MCN: Why will the little guys disappear?

TD: Because there’s no business model for it. Just because you can get on doesn’t make it a business model. Most of these new forms of distribution, by the way, aren’t paying forms of distribution.

Yes, you can possibly be seen by someone. But then you have to have a business model that’s transactional — either transactional from the standpoint of someone’s buying it, or transactional from the standpoint that someone’s watching it.

And there are not going to be [that many]. So all of these things that in the short run level the playing field actually do the opposite. What they do is, they stack the deck.

MCN: How so?

TD: You will find that almost all of these changes that are going on in the business will make the haves be stronger and the have-nots be weaker, in the long run.

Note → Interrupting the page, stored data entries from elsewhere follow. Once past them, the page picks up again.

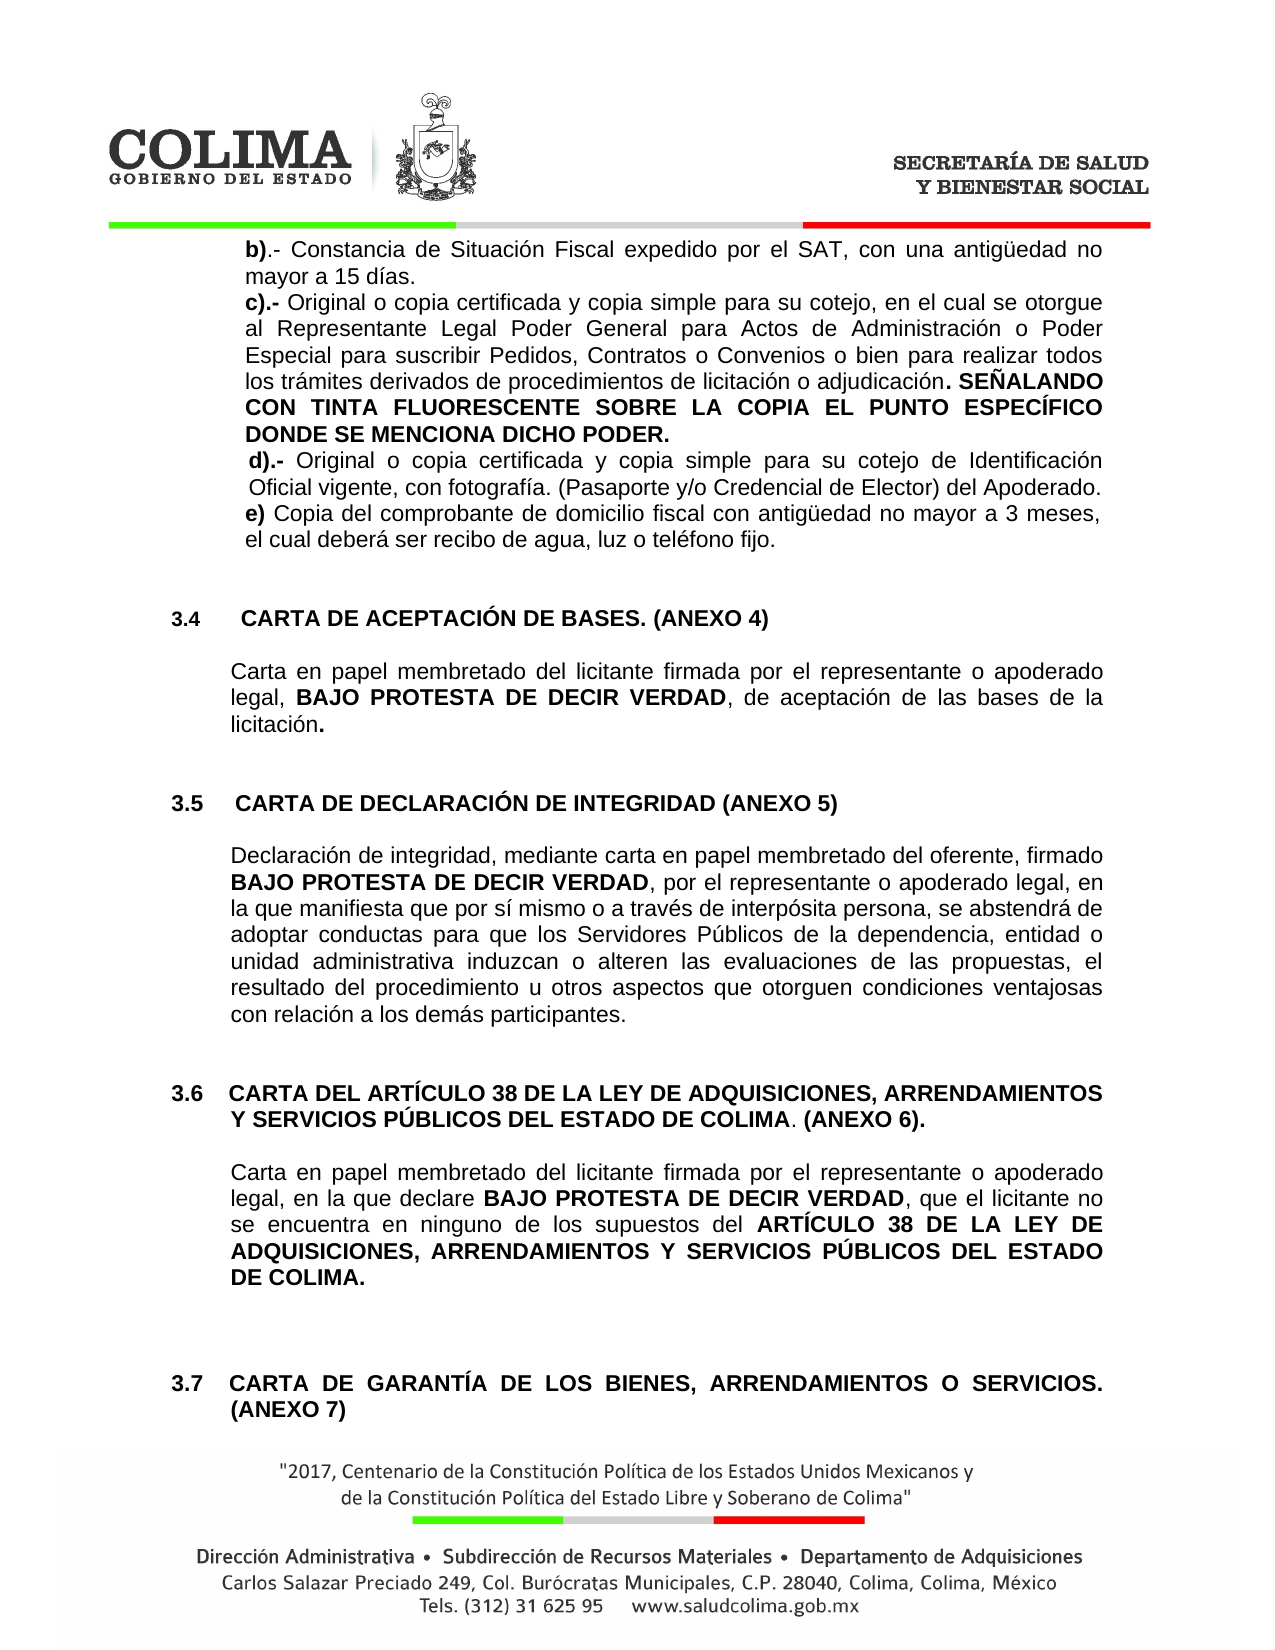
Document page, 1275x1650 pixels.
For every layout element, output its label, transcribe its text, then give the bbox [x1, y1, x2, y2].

text 3.6 CARTA DEL ARTÍCULO 38 DE LA LEY DE ADQUISICIONES, ARRENDAMIENTOS Y SERVICIOS PÚBLICOS DEL ESTADO DE COLIMA. (ANEXO 6). [171, 1079, 1104, 1132]
text d).- Original o copia certificada y copia simple para su cotejo de Identificación Oficial vigente, con fotografía. (Pasaporte y/o Credencial de Elector) del Apoderado. [248, 447, 1104, 500]
text 3.7 CARTA DE GARANTÍA DE LOS BIENES, ARRENDAMIENTOS O SERVICIOS. (ANEXO 7) [171, 1369, 1104, 1422]
text c).- Original o copia certificada y copia simple para su cotejo, en el cual se otorgue al Representante Legal Poder General para Actos de Administración o Poder Especial para suscribir Pedidos, Contratos o Convenios o bien para realizar todos los trámites derivados de procedimientos de licitación o adjudicación. SEÑALANDO CON TINTA FLUORESCENTE SOBRE LA COPIA EL PUNTO ESPECÍFICO DONDE SE MENCIONA DICHO PODER. [245, 289, 1104, 447]
picture [0, 7, 1261, 238]
text Carta en papel membretado del licitante firmada por el representante o apoderado legal, BAJO PROTESTA DE DECIR VERDAD, de aceptación de las bases de la licitación. [230, 658, 1104, 737]
text Carta en papel membretado del licitante firmada por el representante o apoderado legal, en la que declare BAJO PROTESTA DE DECIR VERDAD, que el licitante no se encuentra en ninguno de los supuestos del ARTÍCULO 38 DE LA LEY DE ADQUISICIONES, ARRENDAMIENTOS Y SERVICIOS PÚBLICOS DEL ESTADO DE COLIMA. [230, 1159, 1104, 1290]
text 3.5 CARTA DE DECLARACIÓN DE INTEGRIDAD (ANEXO 5) [171, 790, 1104, 816]
picture [55, 1446, 1238, 1650]
text Declaración de integridad, mediante carta en papel membretado del oferente, firmado BAJO PROTESTA DE DECIR VERDAD, por el representante o apoderado legal, en la que manifiesta que por sí mismo o a través de interpósita persona, se abstendrá de adoptar conductas para que los Servidores Públicos de la dependencia, entidad o unidad administrativa induzcan o alteren las evaluaciones de las propuestas, el resultado del procedimiento u otros aspectos que otorguen condiciones ventajosas con relación a los demás participantes. [230, 842, 1104, 1027]
text b).- Constancia de Situación Fiscal expedido por el SAT, con una antigüedad no mayor a 15 días. [245, 236, 1104, 289]
list CARTA DE ACEPTACIÓN DE BASES. (ANEXO 4) [171, 605, 1104, 632]
text e) Copia del comprobante de domicilio fiscal con antigüedad no mayor a 3 meses, el cual deberá ser recibo de agua, luz o teléfono fijo. [245, 500, 1102, 552]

Fragmentation, perfect example. Without fragmentation, these little guys couldn’t get on. You couldn’t have the Sewing Network, or whatever.

What it’s going to do in the long run, ultimate choice actually makes people make fewer choices. They make fewer choices about things that are familiar and important to them.

And so you don’t surf 700 channels. You actually just go to the seven or eight channels you really care about.

MCN: And if you happen to sew, the Sewing Network is one of them.

TD: But the Sewing Network is not going to be important to enough, so that it actually makes it in the end.

A 'have’ is a company that has killer content, that is sticky, that people care a lot about, that people are going to spend time with, that they’re going to spend deep time with.

Obviously, a channel like YES, with the Yankees, which is the number one brand in all of sports, is going to be the king of New York.

Fox News Channel, in the news space. Nickelodeon. Those are the ones that are going to be stronger.

MCN: When was the last time George Steinbrenner called?

TD: I don’t know if I’ve spoken to him since the season ended. He might have been on one of the board calls.

I don’t think I’ve spoken to him since the playoffs. And they were losing.